:: STORED ROWS

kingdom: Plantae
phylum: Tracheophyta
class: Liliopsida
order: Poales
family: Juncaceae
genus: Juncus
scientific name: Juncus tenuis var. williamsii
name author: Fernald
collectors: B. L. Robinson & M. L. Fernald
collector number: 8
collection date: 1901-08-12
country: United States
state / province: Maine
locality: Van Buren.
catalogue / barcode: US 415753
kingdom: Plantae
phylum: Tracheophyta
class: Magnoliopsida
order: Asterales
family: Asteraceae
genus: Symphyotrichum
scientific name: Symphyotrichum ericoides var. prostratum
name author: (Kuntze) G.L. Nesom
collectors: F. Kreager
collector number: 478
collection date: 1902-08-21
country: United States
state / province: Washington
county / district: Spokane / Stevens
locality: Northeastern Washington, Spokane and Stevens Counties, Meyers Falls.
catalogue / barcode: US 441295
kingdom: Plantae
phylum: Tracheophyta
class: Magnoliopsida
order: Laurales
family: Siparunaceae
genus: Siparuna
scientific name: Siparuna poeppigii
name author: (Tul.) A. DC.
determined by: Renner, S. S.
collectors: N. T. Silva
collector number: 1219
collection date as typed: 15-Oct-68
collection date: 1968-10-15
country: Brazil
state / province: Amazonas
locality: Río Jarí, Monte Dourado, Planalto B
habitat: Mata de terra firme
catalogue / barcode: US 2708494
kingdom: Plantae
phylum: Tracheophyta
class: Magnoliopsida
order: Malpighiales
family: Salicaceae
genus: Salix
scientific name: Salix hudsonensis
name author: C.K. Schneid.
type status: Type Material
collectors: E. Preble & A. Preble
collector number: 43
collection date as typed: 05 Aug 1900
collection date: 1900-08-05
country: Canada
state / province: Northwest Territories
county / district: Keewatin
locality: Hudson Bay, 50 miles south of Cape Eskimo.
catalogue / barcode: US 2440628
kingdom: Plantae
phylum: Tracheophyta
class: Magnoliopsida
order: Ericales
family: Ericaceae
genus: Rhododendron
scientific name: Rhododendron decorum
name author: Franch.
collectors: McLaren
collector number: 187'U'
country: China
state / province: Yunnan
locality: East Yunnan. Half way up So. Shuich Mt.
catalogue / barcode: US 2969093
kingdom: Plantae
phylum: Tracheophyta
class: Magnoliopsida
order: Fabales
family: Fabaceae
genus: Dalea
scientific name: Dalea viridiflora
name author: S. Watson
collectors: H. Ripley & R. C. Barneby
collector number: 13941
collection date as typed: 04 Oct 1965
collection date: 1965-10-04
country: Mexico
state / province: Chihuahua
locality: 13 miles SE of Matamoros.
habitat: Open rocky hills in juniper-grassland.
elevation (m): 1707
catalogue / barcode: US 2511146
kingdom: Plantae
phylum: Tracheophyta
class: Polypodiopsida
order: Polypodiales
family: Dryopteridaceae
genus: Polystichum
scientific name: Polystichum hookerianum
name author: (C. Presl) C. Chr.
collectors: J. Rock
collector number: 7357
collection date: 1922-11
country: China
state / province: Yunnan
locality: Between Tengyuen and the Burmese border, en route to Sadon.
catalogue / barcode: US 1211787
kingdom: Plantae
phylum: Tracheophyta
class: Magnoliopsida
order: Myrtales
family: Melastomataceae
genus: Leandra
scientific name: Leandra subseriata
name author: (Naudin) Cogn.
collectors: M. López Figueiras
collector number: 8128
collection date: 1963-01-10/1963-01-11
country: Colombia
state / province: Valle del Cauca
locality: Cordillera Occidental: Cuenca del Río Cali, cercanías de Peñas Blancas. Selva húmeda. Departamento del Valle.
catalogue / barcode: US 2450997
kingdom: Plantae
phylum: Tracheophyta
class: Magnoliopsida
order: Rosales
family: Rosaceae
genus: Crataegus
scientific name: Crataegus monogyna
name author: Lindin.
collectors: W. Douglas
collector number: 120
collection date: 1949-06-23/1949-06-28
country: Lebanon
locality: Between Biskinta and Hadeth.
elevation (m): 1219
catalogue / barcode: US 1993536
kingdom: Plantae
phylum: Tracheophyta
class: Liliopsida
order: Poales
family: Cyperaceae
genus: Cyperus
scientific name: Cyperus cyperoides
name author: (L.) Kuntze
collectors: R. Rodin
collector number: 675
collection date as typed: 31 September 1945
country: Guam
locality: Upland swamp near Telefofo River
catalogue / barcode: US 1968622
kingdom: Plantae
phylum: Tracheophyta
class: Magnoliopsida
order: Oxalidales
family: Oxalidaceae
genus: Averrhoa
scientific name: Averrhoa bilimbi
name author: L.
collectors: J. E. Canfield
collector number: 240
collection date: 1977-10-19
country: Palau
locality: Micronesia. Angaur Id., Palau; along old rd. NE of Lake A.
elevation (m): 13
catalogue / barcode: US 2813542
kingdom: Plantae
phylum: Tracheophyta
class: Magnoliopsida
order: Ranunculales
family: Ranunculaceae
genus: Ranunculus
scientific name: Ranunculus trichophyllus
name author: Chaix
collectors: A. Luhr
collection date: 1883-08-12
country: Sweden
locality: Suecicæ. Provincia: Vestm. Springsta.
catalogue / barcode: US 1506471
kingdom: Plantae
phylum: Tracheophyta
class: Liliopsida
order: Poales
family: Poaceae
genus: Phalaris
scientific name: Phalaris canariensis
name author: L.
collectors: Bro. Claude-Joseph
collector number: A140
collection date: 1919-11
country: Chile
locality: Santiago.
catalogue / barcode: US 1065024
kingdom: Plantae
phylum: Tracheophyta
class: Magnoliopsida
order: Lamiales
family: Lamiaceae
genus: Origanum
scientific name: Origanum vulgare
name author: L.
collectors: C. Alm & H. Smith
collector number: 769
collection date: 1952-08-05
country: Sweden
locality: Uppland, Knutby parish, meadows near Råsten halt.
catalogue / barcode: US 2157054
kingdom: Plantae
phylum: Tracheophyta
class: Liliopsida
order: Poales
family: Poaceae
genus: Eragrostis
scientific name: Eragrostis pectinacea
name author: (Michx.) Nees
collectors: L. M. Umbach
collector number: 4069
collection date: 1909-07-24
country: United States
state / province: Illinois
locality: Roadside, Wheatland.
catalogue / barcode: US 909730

::::

» YOUR OBJECTIVE
Copy all of the material above, line by line, word for word.

» ANSWER TO THIS PROBLEM
kingdom: Plantae
phylum: Tracheophyta
class: Liliopsida
order: Poales
family: Juncaceae
genus: Juncus
scientific name: Juncus tenuis var. williamsii
name author: Fernald
collectors: B. L. Robinson & M. L. Fernald
collector number: 8
collection date: 1901-08-12
country: United States
state / province: Maine
locality: Van Buren.
catalogue / barcode: US 415753
kingdom: Plantae
phylum: Tracheophyta
class: Magnoliopsida
order: Asterales
family: Asteraceae
genus: Symphyotrichum
scientific name: Symphyotrichum ericoides var. prostratum
name author: (Kuntze) G.L. Nesom
collectors: F. Kreager
collector number: 478
collection date: 1902-08-21
country: United States
state / province: Washington
county / district: Spokane / Stevens
locality: Northeastern Washington, Spokane and Stevens Counties, Meyers Falls.
catalogue / barcode: US 441295
kingdom: Plantae
phylum: Tracheophyta
class: Magnoliopsida
order: Laurales
family: Siparunaceae
genus: Siparuna
scientific name: Siparuna poeppigii
name author: (Tul.) A. DC.
determined by: Renner, S. S.
collectors: N. T. Silva
collector number: 1219
collection date as typed: 15-Oct-68
collection date: 1968-10-15
country: Brazil
state / province: Amazonas
locality: Río Jarí, Monte Dourado, Planalto B
habitat: Mata de terra firme
catalogue / barcode: US 2708494
kingdom: Plantae
phylum: Tracheophyta
class: Magnoliopsida
order: Malpighiales
family: Salicaceae
genus: Salix
scientific name: Salix hudsonensis
name author: C.K. Schneid.
type status: Type Material
collectors: E. Preble & A. Preble
collector number: 43
collection date as typed: 05 Aug 1900
collection date: 1900-08-05
country: Canada
state / province: Northwest Territories
county / district: Keewatin
locality: Hudson Bay, 50 miles south of Cape Eskimo.
catalogue / barcode: US 2440628
kingdom: Plantae
phylum: Tracheophyta
class: Magnoliopsida
order: Ericales
family: Ericaceae
genus: Rhododendron
scientific name: Rhododendron decorum
name author: Franch.
collectors: McLaren
collector number: 187'U'
country: China
state / province: Yunnan
locality: East Yunnan. Half way up So. Shuich Mt.
catalogue / barcode: US 2969093
kingdom: Plantae
phylum: Tracheophyta
class: Magnoliopsida
order: Fabales
family: Fabaceae
genus: Dalea
scientific name: Dalea viridiflora
name author: S. Watson
collectors: H. Ripley & R. C. Barneby
collector number: 13941
collection date as typed: 04 Oct 1965
collection date: 1965-10-04
country: Mexico
state / province: Chihuahua
locality: 13 miles SE of Matamoros.
habitat: Open rocky hills in juniper-grassland.
elevation (m): 1707
catalogue / barcode: US 2511146
kingdom: Plantae
phylum: Tracheophyta
class: Polypodiopsida
order: Polypodiales
family: Dryopteridaceae
genus: Polystichum
scientific name: Polystichum hookerianum
name author: (C. Presl) C. Chr.
collectors: J. Rock
collector number: 7357
collection date: 1922-11
country: China
state / province: Yunnan
locality: Between Tengyuen and the Burmese border, en route to Sadon.
catalogue / barcode: US 1211787
kingdom: Plantae
phylum: Tracheophyta
class: Magnoliopsida
order: Myrtales
family: Melastomataceae
genus: Leandra
scientific name: Leandra subseriata
name author: (Naudin) Cogn.
collectors: M. López Figueiras
collector number: 8128
collection date: 1963-01-10/1963-01-11
country: Colombia
state / province: Valle del Cauca
locality: Cordillera Occidental: Cuenca del Río Cali, cercanías de Peñas Blancas. Selva húmeda. Departamento del Valle.
catalogue / barcode: US 2450997
kingdom: Plantae
phylum: Tracheophyta
class: Magnoliopsida
order: Rosales
family: Rosaceae
genus: Crataegus
scientific name: Crataegus monogyna
name author: Lindin.
collectors: W. Douglas
collector number: 120
collection date: 1949-06-23/1949-06-28
country: Lebanon
locality: Between Biskinta and Hadeth.
elevation (m): 1219
catalogue / barcode: US 1993536
kingdom: Plantae
phylum: Tracheophyta
class: Liliopsida
order: Poales
family: Cyperaceae
genus: Cyperus
scientific name: Cyperus cyperoides
name author: (L.) Kuntze
collectors: R. Rodin
collector number: 675
collection date as typed: 31 September 1945
country: Guam
locality: Upland swamp near Telefofo River
catalogue / barcode: US 1968622
kingdom: Plantae
phylum: Tracheophyta
class: Magnoliopsida
order: Oxalidales
family: Oxalidaceae
genus: Averrhoa
scientific name: Averrhoa bilimbi
name author: L.
collectors: J. E. Canfield
collector number: 240
collection date: 1977-10-19
country: Palau
locality: Micronesia. Angaur Id., Palau; along old rd. NE of Lake A.
elevation (m): 13
catalogue / barcode: US 2813542
kingdom: Plantae
phylum: Tracheophyta
class: Magnoliopsida
order: Ranunculales
family: Ranunculaceae
genus: Ranunculus
scientific name: Ranunculus trichophyllus
name author: Chaix
collectors: A. Luhr
collection date: 1883-08-12
country: Sweden
locality: Suecicæ. Provincia: Vestm. Springsta.
catalogue / barcode: US 1506471
kingdom: Plantae
phylum: Tracheophyta
class: Liliopsida
order: Poales
family: Poaceae
genus: Phalaris
scientific name: Phalaris canariensis
name author: L.
collectors: Bro. Claude-Joseph
collector number: A140
collection date: 1919-11
country: Chile
locality: Santiago.
catalogue / barcode: US 1065024
kingdom: Plantae
phylum: Tracheophyta
class: Magnoliopsida
order: Lamiales
family: Lamiaceae
genus: Origanum
scientific name: Origanum vulgare
name author: L.
collectors: C. Alm & H. Smith
collector number: 769
collection date: 1952-08-05
country: Sweden
locality: Uppland, Knutby parish, meadows near Råsten halt.
catalogue / barcode: US 2157054
kingdom: Plantae
phylum: Tracheophyta
class: Liliopsida
order: Poales
family: Poaceae
genus: Eragrostis
scientific name: Eragrostis pectinacea
name author: (Michx.) Nees
collectors: L. M. Umbach
collector number: 4069
collection date: 1909-07-24
country: United States
state / province: Illinois
locality: Roadside, Wheatland.
catalogue / barcode: US 909730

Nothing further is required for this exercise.